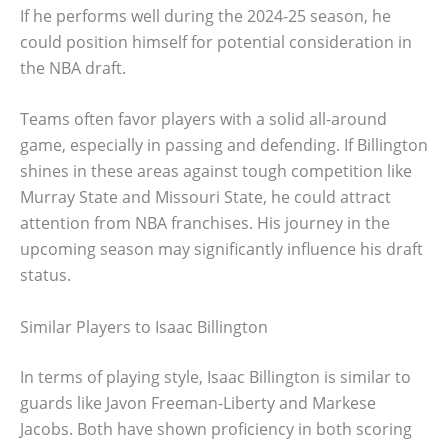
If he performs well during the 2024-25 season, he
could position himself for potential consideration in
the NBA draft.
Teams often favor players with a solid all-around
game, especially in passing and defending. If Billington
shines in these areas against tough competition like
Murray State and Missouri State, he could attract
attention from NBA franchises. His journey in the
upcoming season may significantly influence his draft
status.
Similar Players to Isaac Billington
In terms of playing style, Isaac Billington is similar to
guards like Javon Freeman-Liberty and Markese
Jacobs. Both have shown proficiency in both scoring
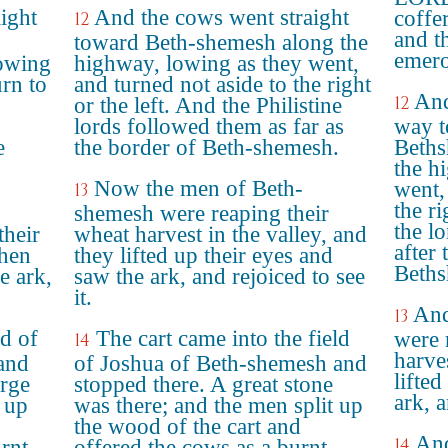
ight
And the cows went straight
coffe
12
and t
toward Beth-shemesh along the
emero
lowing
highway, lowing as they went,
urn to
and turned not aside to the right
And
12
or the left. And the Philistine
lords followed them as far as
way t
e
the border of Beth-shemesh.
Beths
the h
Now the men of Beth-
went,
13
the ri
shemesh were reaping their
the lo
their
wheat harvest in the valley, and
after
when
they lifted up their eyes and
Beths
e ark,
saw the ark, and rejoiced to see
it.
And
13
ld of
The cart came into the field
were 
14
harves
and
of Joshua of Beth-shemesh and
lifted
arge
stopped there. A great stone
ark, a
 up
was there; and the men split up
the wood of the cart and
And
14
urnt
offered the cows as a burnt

> [Activity]: Your answer should set down the listing verbatim and leave out its images.

> [Result of the exercise]:
If he performs well during the 2024-25 season, he
could position himself for potential consideration in
the NBA draft.
Teams often favor players with a solid all-around
game, especially in passing and defending. If Billington
shines in these areas against tough competition like
Murray State and Missouri State, he could attract
attention from NBA franchises. His journey in the
upcoming season may significantly influence his draft
status.
Similar Players to Isaac Billington
In terms of playing style, Isaac Billington is similar to
guards like Javon Freeman-Liberty and Markese
Jacobs. Both have shown proficiency in both scoring
ight
And the cows went straight
coffe
12
and t
toward Beth-shemesh along the
emero
lowing
highway, lowing as they went,
urn to
and turned not aside to the right
And
12
or the left. And the Philistine
lords followed them as far as
way t
e
the border of Beth-shemesh.
Beths
the h
Now the men of Beth-
went,
13
the ri
shemesh were reaping their
the lo
their
wheat harvest in the valley, and
after
when
they lifted up their eyes and
Beths
e ark,
saw the ark, and rejoiced to see
it.
And
13
ld of
The cart came into the field
were 
14
harves
and
of Joshua of Beth-shemesh and
lifted
arge
stopped there. A great stone
ark, a
 up
was there; and the men split up
the wood of the cart and
And
14
urnt
offered the cows as a burnt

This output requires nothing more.